Even Harrington was a bit waterlogged entering the playoff. He looked like he had this event won in regulation, taking a one-shot lead to the 71st hole before slicing his tee shot in the water. He needed to hole a clutch 15-foot birdie putt at the 72nd hole to go to extra holes with Berger, who closed hard and early with a 64.

“It’s hard to be the leader on this golf course,” Harrington said. “Just like it’s hard to be the leader in a major.”

How difficult did all the trouble make the Sunday/Monday finish? Harrington made two double bogeys in the final round and still won. He was five shots down with eight holes to play. Berger was nine shots back beginning the final round.

Harrington resumed the suspended final round at the eighth tee. In the end, he hit the shots he needed to win.

“I never have trouble hitting a big shot at a big time,” Harrington said.

Harrington needed a big shot to regain some relevancy in the game. Once ranked No. 3 in the world, he entered this week No. 297. He wasn’t eligible for last year’s Masters, and wasn’t this year, not until this victory. His exempt PGA Tour status also ran out this year. He has been playing the Tour on sponsor invites and as a past champion.

“There are no doubt low points in those years, because you know, in 2008, 2009, I'm very much in the penthouse,” Harrington said. “I wasn't quite down to the doghouse, but not far away from it.”

This was Harrington’s 30th worldwide title, his sixth PGA Tour victory, his second Honda Classic title, coming 10 years after his first.

Berger, a 21-year-old rookie from nearby Jupiter, finished the final round brilliantly, closing with back-to-back birdies to shoot 64. He missed a 13-foot birdie chance to win on the first playoff hole at No. 18.

“If you told me I was going to finish solo second when the week started, I'd probably take it,” Berger said. “Right now, not as happy as I wish I was. But it's just a good learning experience.”
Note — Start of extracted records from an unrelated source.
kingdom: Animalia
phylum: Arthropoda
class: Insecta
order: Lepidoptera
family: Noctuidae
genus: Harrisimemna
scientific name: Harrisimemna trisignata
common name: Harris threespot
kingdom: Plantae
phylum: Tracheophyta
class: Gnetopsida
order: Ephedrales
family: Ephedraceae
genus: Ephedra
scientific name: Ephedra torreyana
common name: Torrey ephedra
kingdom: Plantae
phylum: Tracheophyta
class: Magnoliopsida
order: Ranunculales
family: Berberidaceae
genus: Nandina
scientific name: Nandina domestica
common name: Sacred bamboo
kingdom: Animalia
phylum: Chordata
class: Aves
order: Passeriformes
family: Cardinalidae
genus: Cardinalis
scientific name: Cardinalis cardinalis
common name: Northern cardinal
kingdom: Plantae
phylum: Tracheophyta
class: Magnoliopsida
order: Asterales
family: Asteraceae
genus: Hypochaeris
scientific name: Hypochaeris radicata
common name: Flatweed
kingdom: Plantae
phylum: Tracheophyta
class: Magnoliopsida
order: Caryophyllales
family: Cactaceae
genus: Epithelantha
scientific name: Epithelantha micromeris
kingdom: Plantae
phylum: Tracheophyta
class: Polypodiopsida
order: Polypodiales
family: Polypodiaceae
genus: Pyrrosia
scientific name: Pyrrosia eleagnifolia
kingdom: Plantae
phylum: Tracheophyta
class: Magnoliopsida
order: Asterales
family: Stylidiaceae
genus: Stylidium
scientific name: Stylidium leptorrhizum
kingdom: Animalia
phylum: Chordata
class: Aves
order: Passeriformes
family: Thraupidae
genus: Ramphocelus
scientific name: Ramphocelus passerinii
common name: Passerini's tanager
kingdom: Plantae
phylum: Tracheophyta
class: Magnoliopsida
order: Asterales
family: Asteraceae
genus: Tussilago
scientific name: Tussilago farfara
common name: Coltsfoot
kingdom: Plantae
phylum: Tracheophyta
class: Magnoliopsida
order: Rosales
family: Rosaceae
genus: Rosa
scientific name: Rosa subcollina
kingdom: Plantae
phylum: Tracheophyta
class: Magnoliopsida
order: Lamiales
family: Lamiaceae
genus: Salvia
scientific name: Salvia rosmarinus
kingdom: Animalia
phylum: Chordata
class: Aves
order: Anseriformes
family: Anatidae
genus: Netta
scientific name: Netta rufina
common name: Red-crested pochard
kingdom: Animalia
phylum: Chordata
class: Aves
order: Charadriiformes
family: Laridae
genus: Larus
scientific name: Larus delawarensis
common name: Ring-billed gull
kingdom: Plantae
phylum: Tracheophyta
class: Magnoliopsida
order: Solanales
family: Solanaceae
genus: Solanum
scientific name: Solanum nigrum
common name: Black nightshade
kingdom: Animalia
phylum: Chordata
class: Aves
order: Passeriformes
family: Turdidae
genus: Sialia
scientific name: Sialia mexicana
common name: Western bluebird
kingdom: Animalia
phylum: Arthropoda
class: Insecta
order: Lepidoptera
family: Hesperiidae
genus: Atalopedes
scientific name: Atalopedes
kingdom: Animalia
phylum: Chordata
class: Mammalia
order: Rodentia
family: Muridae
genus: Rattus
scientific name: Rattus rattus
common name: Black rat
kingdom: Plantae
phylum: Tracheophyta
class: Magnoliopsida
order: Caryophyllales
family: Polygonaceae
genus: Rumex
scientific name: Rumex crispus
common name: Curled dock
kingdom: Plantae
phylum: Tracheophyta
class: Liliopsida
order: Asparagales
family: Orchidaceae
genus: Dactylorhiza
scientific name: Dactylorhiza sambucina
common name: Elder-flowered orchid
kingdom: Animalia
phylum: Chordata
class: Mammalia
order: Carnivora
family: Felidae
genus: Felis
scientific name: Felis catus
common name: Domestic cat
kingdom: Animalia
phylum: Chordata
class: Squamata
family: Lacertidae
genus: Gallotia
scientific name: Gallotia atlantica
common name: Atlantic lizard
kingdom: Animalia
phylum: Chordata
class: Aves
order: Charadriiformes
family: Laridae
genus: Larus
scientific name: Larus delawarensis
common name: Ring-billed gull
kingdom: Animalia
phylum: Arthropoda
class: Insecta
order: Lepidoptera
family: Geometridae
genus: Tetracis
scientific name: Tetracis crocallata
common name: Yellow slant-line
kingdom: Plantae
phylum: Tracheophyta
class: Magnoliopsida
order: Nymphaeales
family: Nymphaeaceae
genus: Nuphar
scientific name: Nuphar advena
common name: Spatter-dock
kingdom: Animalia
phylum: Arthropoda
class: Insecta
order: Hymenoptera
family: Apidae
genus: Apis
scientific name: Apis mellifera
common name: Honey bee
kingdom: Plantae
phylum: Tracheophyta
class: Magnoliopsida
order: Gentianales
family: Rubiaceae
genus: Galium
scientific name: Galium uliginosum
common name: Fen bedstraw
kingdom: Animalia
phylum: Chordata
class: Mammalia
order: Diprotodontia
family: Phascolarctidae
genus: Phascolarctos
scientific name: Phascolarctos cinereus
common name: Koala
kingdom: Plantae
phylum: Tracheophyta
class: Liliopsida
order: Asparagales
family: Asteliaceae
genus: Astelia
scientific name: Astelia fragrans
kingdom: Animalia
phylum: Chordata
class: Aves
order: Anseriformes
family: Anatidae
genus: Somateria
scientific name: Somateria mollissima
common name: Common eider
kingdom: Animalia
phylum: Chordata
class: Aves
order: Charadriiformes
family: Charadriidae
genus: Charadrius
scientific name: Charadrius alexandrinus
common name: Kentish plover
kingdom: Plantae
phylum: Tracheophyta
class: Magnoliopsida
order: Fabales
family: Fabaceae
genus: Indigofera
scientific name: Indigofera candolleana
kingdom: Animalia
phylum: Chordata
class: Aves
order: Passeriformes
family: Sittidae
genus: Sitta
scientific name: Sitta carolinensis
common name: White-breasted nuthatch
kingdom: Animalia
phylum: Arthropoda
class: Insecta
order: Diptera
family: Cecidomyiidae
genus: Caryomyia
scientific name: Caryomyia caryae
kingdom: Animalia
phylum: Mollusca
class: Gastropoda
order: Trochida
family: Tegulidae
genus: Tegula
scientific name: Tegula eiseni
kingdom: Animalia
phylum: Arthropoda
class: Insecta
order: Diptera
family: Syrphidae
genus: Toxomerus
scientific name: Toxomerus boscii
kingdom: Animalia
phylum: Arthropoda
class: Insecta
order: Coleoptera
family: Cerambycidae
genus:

Berger, the son of former tennis pro Jay Berger, a three-time ATP winner, saw a chance to play in his first Masters sink to the bottom of the lake along with his ball at No. 17 in the playoff. It was a disheartening finish for locals rooting for Berger, who grew up driving the range picker while working at Dye Preserve.

“I think this week shows, with the depth of the field and how many great players there are, that I can compete with the best in the world,” Berger said. “I know this won't be the last chance that I have to win, so just look at it like that.”

While Harrington relishes regaining exempt status and returning to the Masters, he isn’t allowing himself to dwell on that quite yet.

“A lot of things are being said about what this means going forward,” Harrington said. “The one thing you learn is you don't win as often as you think. I'm just enjoying winning the Honda Classic.”